Basic House & Metrist – The World Is Order, Incarnate (2015)

Horror's a divisive genre. Some people gobble the stuff up; others recoil at it. When done well it stirs primordial wells of emotion; when done poorly it's among the most painfully cringe-inducing art to behold. While "horror" might be primarily associated with movies it exists in other art too, and in recent years I've taken pleasure in plumbing the creepy depths of its manifestation in music. Some of the fruits of this exploration are captured in this mix I put up on Mixcloud a few years ago. Record label Opal Tapes, purveyors of some of the most bizarre and brilliant musical material to be found, have tended to be a reliable source for such music, and this collaborative release The World Is Order, Incarnate I found quite gripping.

First of all, one look at the cover art and you know something odd is afoot. The album opens with the arhythmic "Ursa Minor". Icy percussion hits, modulating tones and ominous synths swirl, while stabs of strangulated vocalization start to make their way in. Later in the track this unsettling noise fades into ambient sounds of nature; birds chirp for a few moments until there emerges, horrifyingly, the sounds of some sort of orgy of wild beasts feasting on an unfortunate victim, probably some cloven-hoofed mammal, whose agonized squeals erupt forth. Even by my standards, hearing this is a bit of a stomach-turning experience.

What could be the purpose of this disquieting statement? Well, from the track's title, I assume it's got something to do with bears, some species of which are predatory. The title of the album may be of interest here too. It's a quote from literary provocateur Henry Miller, and the gist of the expanded passage is that there's a natural order to the world and humans' attempts to impose their own order on it are doomed to failure. I've not read any of his material nor studied any analysis of it, so my interpretation might miss the mark. But the gruesome sounds of bestial predation perhaps invoke allegorical reference to the consequences of a world left to its "natural order."

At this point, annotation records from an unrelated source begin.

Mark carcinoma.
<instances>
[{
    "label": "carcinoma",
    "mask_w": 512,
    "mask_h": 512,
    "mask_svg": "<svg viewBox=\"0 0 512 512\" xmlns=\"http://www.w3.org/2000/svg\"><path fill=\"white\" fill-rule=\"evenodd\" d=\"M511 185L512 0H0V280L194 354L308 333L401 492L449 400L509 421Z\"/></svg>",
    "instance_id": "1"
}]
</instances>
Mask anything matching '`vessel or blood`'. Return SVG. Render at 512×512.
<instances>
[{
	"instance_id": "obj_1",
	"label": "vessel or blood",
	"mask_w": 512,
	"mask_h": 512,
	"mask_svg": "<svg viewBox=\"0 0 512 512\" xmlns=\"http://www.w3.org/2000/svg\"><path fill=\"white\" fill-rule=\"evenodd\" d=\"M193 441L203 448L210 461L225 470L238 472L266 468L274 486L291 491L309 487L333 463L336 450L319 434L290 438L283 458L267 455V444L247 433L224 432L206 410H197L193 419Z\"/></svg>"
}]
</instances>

The album proceeds on with the next track "AM Grace (with R. Lancaster)" – layers of static drone cushion some spoken-word sample whose origin and significance I can't quite ascertain. The voice fades away as the drones swell and contort. The voice returns later, no more lucid. The pace picks up with the fourth track "Piethug'R'Us", a clamoring composition of pads and percussion evoking some sort of tangled, terrible machine spewing steam and broken parts. This sort of corroded machine noise carries the remainder of the album. Vaguely human sounds can be heard amidst the metallic rattling, the lonely cries of souls subsumed therein, giving us another take on the notion of order. Just as leaving the world to its natural order means Bambi gets eaten, the Byzantine machinery of an overzealous order will swallow us up just as well. The challenge in finding the balance between the two is horrifying, indeed.